Restaurant or club analogies have their limits, of course. After all, Britain partly owns the club, and diplomats say Barnier is now willing to accept that the U.K.’s share of EU assets should be offset against its left-over liabilities in the exit bill, which could be paid off over several years.
But some member states are pushing back against this approach ahead of a decision by the other 27 EU leaders in April on his negotiating mandate. “On this point, Barnier is not the toughest guy in town. He understands that money is a very sensitive issue and if you overdo it, you’re running quite a risk of a walkout,” one senior continental diplomat said, noting that British public reaction to the reported exit bill had been muted so far.
May, who endorsed the Remain camp in the referendum but kept her head down, appears to be cornered politically by supporters of a hard Brexit in her Conservative party and the media. She has been unable to stop Foreign Secretary Boris Johnson gratuitously offending her negotiating partners, as he did before an audience of international policymakers at the Munich Security Conference by depicting Brexit as a “liberation” from the tyranny of EU customs rules.
Johnson’s comment, and his previous comparison of French President François Hollande to a Nazi prisoner-of-war guard inflicting “punishment beatings,” illustrate the degree to which nationalist one-upmanship has blinded the British to the realities of the negotiations.
After six months of inwardly focused wrangling on the U.K.’s Brexit wishlist with scant reference to the legal and political reality across the Channel, the British government is set to start the talks with delusional public expectations of a best-of-all-worlds trade deal at little or no cost, with strict immigration controls and no role for the European Court of Justice.
Things are unlikely to go smoothly.

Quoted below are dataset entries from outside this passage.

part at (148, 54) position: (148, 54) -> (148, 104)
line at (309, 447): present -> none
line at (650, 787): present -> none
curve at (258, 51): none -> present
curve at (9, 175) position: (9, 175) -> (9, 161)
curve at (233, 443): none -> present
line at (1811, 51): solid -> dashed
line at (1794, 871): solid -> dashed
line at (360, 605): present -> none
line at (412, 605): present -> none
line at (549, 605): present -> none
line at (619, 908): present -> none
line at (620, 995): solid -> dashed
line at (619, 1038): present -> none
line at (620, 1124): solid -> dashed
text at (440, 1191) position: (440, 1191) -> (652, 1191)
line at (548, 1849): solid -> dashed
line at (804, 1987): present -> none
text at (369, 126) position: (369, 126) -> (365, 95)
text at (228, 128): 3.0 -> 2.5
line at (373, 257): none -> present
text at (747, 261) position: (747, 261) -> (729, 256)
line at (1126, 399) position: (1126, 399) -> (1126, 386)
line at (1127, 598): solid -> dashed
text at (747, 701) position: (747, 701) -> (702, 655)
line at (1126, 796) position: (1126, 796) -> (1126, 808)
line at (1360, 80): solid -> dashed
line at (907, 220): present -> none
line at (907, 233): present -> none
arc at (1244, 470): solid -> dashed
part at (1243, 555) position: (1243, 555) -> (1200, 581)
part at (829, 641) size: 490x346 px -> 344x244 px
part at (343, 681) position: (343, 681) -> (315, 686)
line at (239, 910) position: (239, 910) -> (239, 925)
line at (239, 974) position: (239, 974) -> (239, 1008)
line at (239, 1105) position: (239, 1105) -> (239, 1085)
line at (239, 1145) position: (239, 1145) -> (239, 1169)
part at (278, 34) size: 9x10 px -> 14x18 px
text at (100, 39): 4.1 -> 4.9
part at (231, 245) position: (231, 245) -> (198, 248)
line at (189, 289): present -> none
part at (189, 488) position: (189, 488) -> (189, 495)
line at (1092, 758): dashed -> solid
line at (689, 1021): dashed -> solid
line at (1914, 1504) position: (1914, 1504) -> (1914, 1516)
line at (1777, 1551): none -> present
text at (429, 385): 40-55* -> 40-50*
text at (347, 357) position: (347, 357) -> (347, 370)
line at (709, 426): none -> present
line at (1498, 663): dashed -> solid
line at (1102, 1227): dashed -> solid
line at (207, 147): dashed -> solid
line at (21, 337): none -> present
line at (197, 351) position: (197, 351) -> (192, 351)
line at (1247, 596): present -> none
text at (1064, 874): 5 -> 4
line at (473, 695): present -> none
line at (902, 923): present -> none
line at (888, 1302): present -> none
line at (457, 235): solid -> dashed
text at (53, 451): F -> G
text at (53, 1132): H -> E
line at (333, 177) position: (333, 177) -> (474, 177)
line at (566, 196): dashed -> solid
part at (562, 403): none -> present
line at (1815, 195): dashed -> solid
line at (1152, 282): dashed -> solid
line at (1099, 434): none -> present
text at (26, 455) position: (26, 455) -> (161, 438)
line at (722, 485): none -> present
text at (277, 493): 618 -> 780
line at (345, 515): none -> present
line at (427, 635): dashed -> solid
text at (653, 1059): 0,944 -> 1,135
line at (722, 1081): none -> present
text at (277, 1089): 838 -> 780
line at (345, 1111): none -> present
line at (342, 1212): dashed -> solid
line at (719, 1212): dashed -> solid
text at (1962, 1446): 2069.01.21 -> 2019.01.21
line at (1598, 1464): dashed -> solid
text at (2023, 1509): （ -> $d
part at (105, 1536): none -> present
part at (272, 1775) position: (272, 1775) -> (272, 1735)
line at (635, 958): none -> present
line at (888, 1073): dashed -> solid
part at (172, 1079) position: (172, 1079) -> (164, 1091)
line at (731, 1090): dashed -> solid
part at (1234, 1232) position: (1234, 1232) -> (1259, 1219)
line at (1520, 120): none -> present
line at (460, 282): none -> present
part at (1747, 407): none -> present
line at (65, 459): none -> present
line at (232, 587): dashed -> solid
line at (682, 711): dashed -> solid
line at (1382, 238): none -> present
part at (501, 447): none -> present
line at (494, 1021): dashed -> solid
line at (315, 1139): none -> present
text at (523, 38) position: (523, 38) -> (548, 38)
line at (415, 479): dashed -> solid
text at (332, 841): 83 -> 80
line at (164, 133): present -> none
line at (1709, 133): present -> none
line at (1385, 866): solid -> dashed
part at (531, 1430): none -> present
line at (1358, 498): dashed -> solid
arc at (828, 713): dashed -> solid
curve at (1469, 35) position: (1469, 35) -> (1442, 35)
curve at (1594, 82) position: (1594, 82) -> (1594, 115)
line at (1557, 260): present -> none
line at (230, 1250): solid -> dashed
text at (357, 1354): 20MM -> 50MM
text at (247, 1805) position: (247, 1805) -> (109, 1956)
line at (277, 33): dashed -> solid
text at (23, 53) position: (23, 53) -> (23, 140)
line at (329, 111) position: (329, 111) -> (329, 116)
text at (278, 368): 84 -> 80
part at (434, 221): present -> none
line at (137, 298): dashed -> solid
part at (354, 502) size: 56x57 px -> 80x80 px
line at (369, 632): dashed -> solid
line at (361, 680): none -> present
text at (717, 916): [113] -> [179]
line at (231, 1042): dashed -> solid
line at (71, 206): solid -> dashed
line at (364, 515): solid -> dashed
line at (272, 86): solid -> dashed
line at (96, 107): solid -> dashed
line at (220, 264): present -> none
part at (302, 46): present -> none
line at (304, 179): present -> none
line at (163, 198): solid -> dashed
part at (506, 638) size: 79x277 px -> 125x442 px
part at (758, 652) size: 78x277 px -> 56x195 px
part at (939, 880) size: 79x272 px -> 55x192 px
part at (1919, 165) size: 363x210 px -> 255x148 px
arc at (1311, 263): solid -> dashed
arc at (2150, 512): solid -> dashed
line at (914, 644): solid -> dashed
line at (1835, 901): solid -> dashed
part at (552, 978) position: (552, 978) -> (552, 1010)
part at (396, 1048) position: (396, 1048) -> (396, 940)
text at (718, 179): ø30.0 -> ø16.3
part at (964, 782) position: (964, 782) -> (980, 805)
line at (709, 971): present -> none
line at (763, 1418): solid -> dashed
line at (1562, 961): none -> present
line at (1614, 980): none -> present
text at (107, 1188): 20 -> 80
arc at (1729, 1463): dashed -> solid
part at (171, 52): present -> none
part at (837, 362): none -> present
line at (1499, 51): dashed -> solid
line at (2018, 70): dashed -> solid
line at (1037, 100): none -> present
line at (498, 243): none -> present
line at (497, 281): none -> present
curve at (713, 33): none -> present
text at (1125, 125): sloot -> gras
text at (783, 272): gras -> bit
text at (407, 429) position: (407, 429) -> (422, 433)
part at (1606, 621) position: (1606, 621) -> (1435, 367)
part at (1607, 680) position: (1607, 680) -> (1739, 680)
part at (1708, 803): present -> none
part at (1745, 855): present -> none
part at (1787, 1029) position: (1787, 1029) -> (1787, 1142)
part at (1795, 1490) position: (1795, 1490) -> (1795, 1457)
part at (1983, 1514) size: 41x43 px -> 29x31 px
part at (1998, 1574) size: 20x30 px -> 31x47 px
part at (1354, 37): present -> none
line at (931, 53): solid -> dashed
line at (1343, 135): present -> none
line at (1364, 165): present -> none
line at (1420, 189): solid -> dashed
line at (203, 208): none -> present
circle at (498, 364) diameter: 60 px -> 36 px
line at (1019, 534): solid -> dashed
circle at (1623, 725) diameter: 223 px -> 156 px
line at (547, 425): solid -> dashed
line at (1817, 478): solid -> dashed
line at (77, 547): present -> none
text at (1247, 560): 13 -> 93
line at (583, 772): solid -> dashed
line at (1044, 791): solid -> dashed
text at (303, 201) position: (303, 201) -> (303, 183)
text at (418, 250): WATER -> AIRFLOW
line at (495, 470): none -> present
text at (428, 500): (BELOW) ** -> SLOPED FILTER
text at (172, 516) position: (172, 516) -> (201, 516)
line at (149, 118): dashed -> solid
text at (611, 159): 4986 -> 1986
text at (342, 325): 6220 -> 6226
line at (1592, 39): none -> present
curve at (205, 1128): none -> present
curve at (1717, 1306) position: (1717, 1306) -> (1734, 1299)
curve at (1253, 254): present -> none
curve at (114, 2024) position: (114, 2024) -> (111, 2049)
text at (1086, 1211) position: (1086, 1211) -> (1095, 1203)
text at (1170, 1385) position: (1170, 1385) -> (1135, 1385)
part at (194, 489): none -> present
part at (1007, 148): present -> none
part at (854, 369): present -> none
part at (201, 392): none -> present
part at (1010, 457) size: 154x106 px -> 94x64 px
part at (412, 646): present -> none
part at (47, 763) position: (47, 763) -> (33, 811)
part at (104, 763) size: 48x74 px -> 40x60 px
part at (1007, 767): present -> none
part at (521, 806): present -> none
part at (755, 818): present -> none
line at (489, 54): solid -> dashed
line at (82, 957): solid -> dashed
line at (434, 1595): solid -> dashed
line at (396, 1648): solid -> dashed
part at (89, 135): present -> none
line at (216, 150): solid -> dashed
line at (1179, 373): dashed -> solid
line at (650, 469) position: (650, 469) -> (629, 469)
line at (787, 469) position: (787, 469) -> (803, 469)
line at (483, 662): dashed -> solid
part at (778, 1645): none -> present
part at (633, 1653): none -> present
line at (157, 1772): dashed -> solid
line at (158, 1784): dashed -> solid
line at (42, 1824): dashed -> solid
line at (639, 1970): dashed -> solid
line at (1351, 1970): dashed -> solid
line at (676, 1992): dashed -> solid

After a few months of shadow boxing and deadlock at the table, May will have to choose between admitting to the British people that she and the Brexit campaigners misled them on the bill and on future trade ties — or creating a political firestorm to disguise the unpalatable choices facing the U.K.
Like Greek Prime Minister Alexis Tsipras, who used national pride to persuade his countrymen in a 2015 referendum to reject the creditors’ bailout terms, only to turn on a dime and accept a climbdown within weeks with a fresh electoral mandate, May might need her moment of hollow defiance before she writes the inevitable check to Brussels.